§ Énoncé 1
Recopiez le passage du texte sur l'éducation qui commence aux mots "Je suis tout" et s'arrête après "le premier moment.", en y remplaçant "éducation" par "instruction".
§ Énoncé 2
Relevez tous les groupes de personnes dont le texte sur l'éducation évoque la fréquentation ou la société.
§ Énoncé 3
Quelle définition de l'éducation le texte sur l'éducation propose-t-il ?

··· Texte de lecture

Je suis tout à fait de son avis, et j’ajoute que l’éducation dure toute la vie[1] ; je la définis : une culture de notre âme et de notre esprit par l’effet de soins et par celui des circonstances extérieures. La fréquentation des honnêtes gens ou des méchants est la bonne ou mauvaise éducation de toute la vie. L’esprit se redresse avec les esprits droits ; il en est de même de l’âme. On s’endurcit dans la société des gens durs et froids, et s’il était possible qu’un homme de vertu seulement ordinaire vécût avec des scélérats, il faudrait qu’il finît par leur ressembler, pour peu qu’il n’en soit pas éloigné dès le premier moment.

······
··· Données fournies

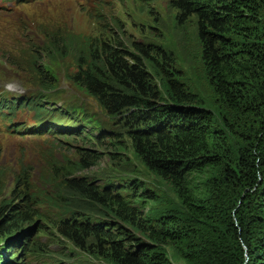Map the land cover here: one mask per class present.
<instances>
[{"label": "trees", "instance_id": "trees-1", "mask_svg": "<svg viewBox=\"0 0 264 264\" xmlns=\"http://www.w3.org/2000/svg\"><path fill=\"white\" fill-rule=\"evenodd\" d=\"M172 2L198 18L215 111L180 80L167 77L171 59L165 54L141 45L131 54L105 36L85 38L53 27L43 32V55L50 61L71 59L70 79L109 118L126 115L134 123L137 131L129 137L136 154L181 203L180 210H152L145 216L146 203H159L151 191L136 184L89 181L77 177L73 166L53 167L50 184L100 212L83 220L65 212L58 229L82 243L94 236L107 246L106 264H264V0ZM15 65L32 73L40 92L58 88L41 63ZM9 100L0 96V106L15 111ZM7 130L23 137L16 122ZM95 132L84 131L82 141H100L104 133ZM16 184L14 201L5 200L0 212V264H22L30 236L40 221L46 222L39 219L45 214L31 205L39 197L26 204L23 193L34 190L32 181L21 175ZM20 198L24 205L16 204ZM111 218L130 226L134 235L122 224L114 226ZM25 228H30L25 240L9 241Z\"/></svg>", "mask_w": 264, "mask_h": 264}, {"label": "rangeland", "instance_id": "rangeland-1", "mask_svg": "<svg viewBox=\"0 0 264 264\" xmlns=\"http://www.w3.org/2000/svg\"><path fill=\"white\" fill-rule=\"evenodd\" d=\"M51 27L85 38L105 36L111 43L121 42L131 54L136 52L137 45L161 56L165 54L171 59L167 77L180 80L199 96L206 108L215 111V94L202 60L198 18L179 10L172 0H0V94L13 96L24 94V90L40 92L36 79L30 76L32 73L21 71L15 64H22V61L23 65L41 63L47 77L58 85L56 91H52V100L59 106L75 107L80 119L104 132L98 142H84L80 137L74 140L30 139L10 134L0 122V212L5 200L14 201L10 198L17 188L18 177L23 175V180L30 179L34 188L23 193L28 199L26 204L39 197L31 205L45 214L46 218L39 219L46 222L40 221L30 236L22 264H106L102 255L107 246H101L94 236L82 243L68 239L59 231L58 225H64L60 218L65 212L81 220L97 217L100 212L77 195L69 192L64 195L59 185L50 184L54 178L50 176L53 167L73 166L78 168L77 177L89 181L136 184L137 188L151 191L158 196L159 203H146L145 216L152 210H180L181 203L173 189L151 172L136 154L129 137L137 131L134 123L126 119V115L120 120L109 118L88 91L70 79L71 59L57 62L43 55V32ZM34 55L38 58L32 60ZM33 120L28 111L20 116V124L25 126H31ZM119 140L121 143L117 146L114 141ZM83 164L89 169L84 170ZM143 189H139V193ZM52 199L60 205H55ZM19 203L23 204V198L16 204ZM110 220L114 221V226L122 224L133 232L130 226ZM54 222L57 225H53ZM29 233L30 228H25L9 241L25 240ZM3 239L6 242L8 237L5 235ZM0 252H4L3 248ZM173 264L185 263L174 261Z\"/></svg>", "mask_w": 264, "mask_h": 264}]
</instances>
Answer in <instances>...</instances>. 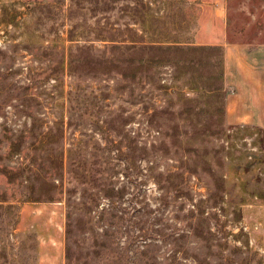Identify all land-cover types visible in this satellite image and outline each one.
Returning <instances> with one entry per match:
<instances>
[{
    "label": "rangeland",
    "instance_id": "obj_1",
    "mask_svg": "<svg viewBox=\"0 0 264 264\" xmlns=\"http://www.w3.org/2000/svg\"><path fill=\"white\" fill-rule=\"evenodd\" d=\"M261 43L264 0H0V264H264Z\"/></svg>",
    "mask_w": 264,
    "mask_h": 264
},
{
    "label": "crops",
    "instance_id": "obj_2",
    "mask_svg": "<svg viewBox=\"0 0 264 264\" xmlns=\"http://www.w3.org/2000/svg\"><path fill=\"white\" fill-rule=\"evenodd\" d=\"M227 119L264 128V43L228 48Z\"/></svg>",
    "mask_w": 264,
    "mask_h": 264
}]
</instances>
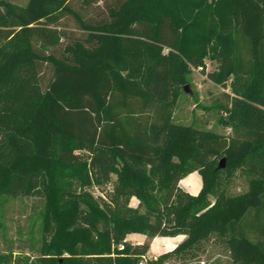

······

§ Corrigé 1
Je suis tout à fait de son avis, et j’ajoute que l’instruction dure toute la vie[1] ; je la définis : une culture de notre âme et de notre esprit par l’effet de soins et par celui des circonstances extérieures. La fréquentation des honnêtes gens ou des méchants est la bonne ou mauvaise instruction de toute la vie. L’esprit se redresse avec les esprits droits ; il en est de même de l’âme. On s’endurcit dans la société des gens durs et froids, et s’il était possible qu’un homme de vertu seulement ordinaire vécût avec des scélérats, il faudrait qu’il finît par leur ressembler, pour peu qu’il n’en soit pas éloigné dès le premier moment.

§ Corrigé 2
Les honnêtes gens, les méchants, les esprits droits, les gens durs et froids, les scélérats.

§ Corrigé 3
Une culture de notre âme et de notre esprit par l'effet de soins et par celui des circonstances extérieures.